[Source excerpt start]
I don't know what we're arguing about anymore.

SHAFTR

Quote from: Jeremy BlackmanI don't know what we're arguing about anymore.

I never meant this as an argument.
"Talking shit about a pretty sunset
Blanketing opinions that i'll probably regret soon"

Gold Trumpet

Well, what I think JB means is that after 2001, no sci fi film used technology in the way of recreating space the way Star Wars did....and that very well could be true, but yea, many large efforts at producing sci fi films did happen after 2001 even if it didn't try to recreate the special effects glamor of the film, it surely was trying to recreate the box office success and 2001 was a pinnacle film to suggest to studios that sci fi films can make money.

Jeremy Blackman

Quote from: The Gold Trumpetit surely was trying to recreate the box office success and 2001
I have a hard time believing 2001 was a model for the science fiction blockbuster, though. It was Star Wars, after all, that invented that idea... and it made six times the profit. If they really thought Star Wars was going to be a blockbuster, why did it have a budget of $11 million? Star Wars closely followed blockbusters Jaws and Rocky at a time when science fiction was becoming less and less successful... it hadn't really happened until the late 60s and the first couple years of the 70s. In the late 70s, there was a hunger for fast-paced adventure movies, which might account more for producing Star Wars... and 2001 is as far from that model as you can get.

modage

Quote from: The Gold Trumpet2001 was a pinnacle film to suggest to studios that sci fi films can make money.
the 1950's was all science fiction films, (probably most of which made money or they would've stopped making them).  they were low-budget, but i dont think the studios didnt realize that genre could make money until almost 1970.

also: i'm not sure what this argument is.  are you saying that because 2001 had good special effects, it couldnt have any good effect on movies?
Christopher Nolan's directive was clear to everyone in the cast and crew: Use CGI only as a last resort.

Jeremy Blackman

Quote from: themodernage02also: i'm not sure what this argument is.  are you saying that because 2001 had good special effects, it couldnt have any good effect on movies?
This is what's annoying me. Star Wars had a bad effect on the box office economy, and 2001 made Star Wars possible, so 2001 is to blame?
[Source excerpt end]
[Data records start]
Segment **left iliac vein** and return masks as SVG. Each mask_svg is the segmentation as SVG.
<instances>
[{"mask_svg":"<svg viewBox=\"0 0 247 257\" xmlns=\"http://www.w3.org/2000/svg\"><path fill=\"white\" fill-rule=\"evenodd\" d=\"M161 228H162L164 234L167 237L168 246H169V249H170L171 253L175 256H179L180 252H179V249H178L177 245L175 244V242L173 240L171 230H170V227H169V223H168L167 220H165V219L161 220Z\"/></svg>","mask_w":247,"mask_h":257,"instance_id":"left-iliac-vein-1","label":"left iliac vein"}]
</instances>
[Data records end]
[Data records start]
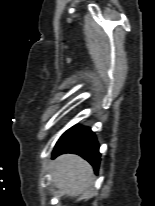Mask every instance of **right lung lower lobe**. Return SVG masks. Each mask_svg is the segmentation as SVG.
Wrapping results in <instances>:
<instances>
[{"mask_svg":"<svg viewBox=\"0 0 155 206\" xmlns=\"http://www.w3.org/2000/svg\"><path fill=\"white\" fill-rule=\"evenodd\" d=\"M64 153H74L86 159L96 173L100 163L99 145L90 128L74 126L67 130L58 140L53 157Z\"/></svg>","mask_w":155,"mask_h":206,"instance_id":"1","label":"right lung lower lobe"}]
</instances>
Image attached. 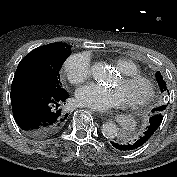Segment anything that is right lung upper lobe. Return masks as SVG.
[Data records end]
Task requirements: Do these statements agree with the forum thread on 2001 and Star Wars? (a) modage describes the science fiction films of the 1950s as low-budget. (b) Jeremy Blackman credits 2001 with inventing the science fiction blockbuster. (c) SHAFTR says the exchange was meant as an argument. Answer yes or no for each, quoting the words of the thread that decide it.

Answer for this exercise:
(a) Yes: "they were low-budget"
(b) No: "It was Star Wars, after all, that invented that idea"
(c) No: "I never meant this as an argument."